House Republicans welcomed the fiscal cliff that would loom when a 27-month increase in the sales tax along with other temporary tax measures expired. The prospect, they said, would compel legislators to rewrite the tax system this year.

To further that goal, the Legislature passed a measure sponsored by state Rep. John Schroder, R-Covington, to create the 13-member task force to produce a set of recommendations. The panel issued its report in January.

Asked why he isn’t using the recommendations to issue his own tax plan, Schroder said his interest has always been to reduce spending.

“We have to live within our means,” he said on Wednesday, adding: “The Legislature needs to have a plan” on taxes.
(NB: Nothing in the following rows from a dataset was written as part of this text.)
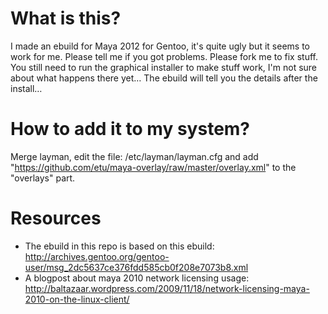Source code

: 
* What is this?
I made an ebuild for Maya 2012 for Gentoo, it's quite ugly but it seems to work for me. Please tell me if you got problems. Please fork me to fix stuff. You still need to run the graphical installer to make stuff work, I'm not sure about what happens there yet... The 
ebuild will tell you the details after the install...

* How to add it to my system?
Merge layman, edit the file: /etc/layman/layman.cfg and add "https://github.com/etu/maya-overlay/raw/master/overlay.xml" to the "overlays" part.

* Resources
  - The ebuild in this repo is based on this ebuild: http://archives.gentoo.org/gentoo-user/msg_2dc5637ce376fdd585cb0f208e7073b8.xml
  - A blogpost about maya 2010 network licensing usage: http://baltazaar.wordpress.com/2009/11/18/network-licensing-maya-2010-on-the-linux-client/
Harris, who heads the House Republican caucus, seems to be driving the group’s fiscal policy shop.

In 2016, he said more than once that he favored restructuring the tax code.

“We desperately need tax reform. Do you agree?” he said in a June 2016 Facebook post, above an article on taxes.

A second-term lawmaker who owns convenience stores, farmland and commercial property, Harris after last year’s session ended created two informal study groups of House Republicans -- one on taxes, the other on the budget.

“We’ve been doing a lot of things to educate ourselves on these issues to have a good solid plan that all of our delegation can support, and also the other side,” Harris said in a January interview.

In an interview Friday, Harris said he and House leaders are now focused only on spending.

It’s unclear whether a comprehensive tax proposal is forthcoming.

“We do have a plan to deal with the fiscal issues of the state,” Harris said. “It starts with spending. We are working through this process. You’ll see some (bills) develop through April 18,” the last day that legislators can file bills.

Asked why the leadership’s fiscal plan is not visible, he replied: “I never said we’d release it to the public.”

Harris organized a retreat of House Republicans in Alexandria on March 16. Four in attendance said it was clear he did not want them to offer a tax plan, a decision that left them surprised.

“This is the time to do it,” one of them said, speaking on condition of anonymity.

State Rep. Jim Morris, R-Oil City, who chaired the informal committee created by Harris on taxes, agrees with that view.

“We should come up with something,” Morris said in an interview last month. “It’s just so complicated. It’s not easy.”

State Rep. Barry Ivey, a second-term member from Central, is perhaps the one Republican planning to offer a comprehensive proposal.

Ivey’s plan – based on what he called “tons of research and hashing out different options” -- would revamp the state sales and corporate and individual income tax codes.

“My effort has been to create a plan I can support,” Ivey said. “Last year, I was criticized as being a member of the ‘gang of no.’”

State Rep. Julie Stokes, R-Kenner, who has chaired a commission studying ways to simplify the cumbersome sales tax system – rated as the worst in the country by the Washington, D.C.-based Tax Foundation – is proposing legislation to end the current patchwork system, in which local and state governments exempt different activities from sales tax.

Edwards noted Friday that the Legislature cannot raise revenue to fix the fiscal cliff during next year’s regular session if they don’t solve the problem over the next two months.

“We’ll have more special sessions,” he said, beyond the three he has already called in his first 15 months. “There won’t be any new alternatives later that aren’t available to us now.”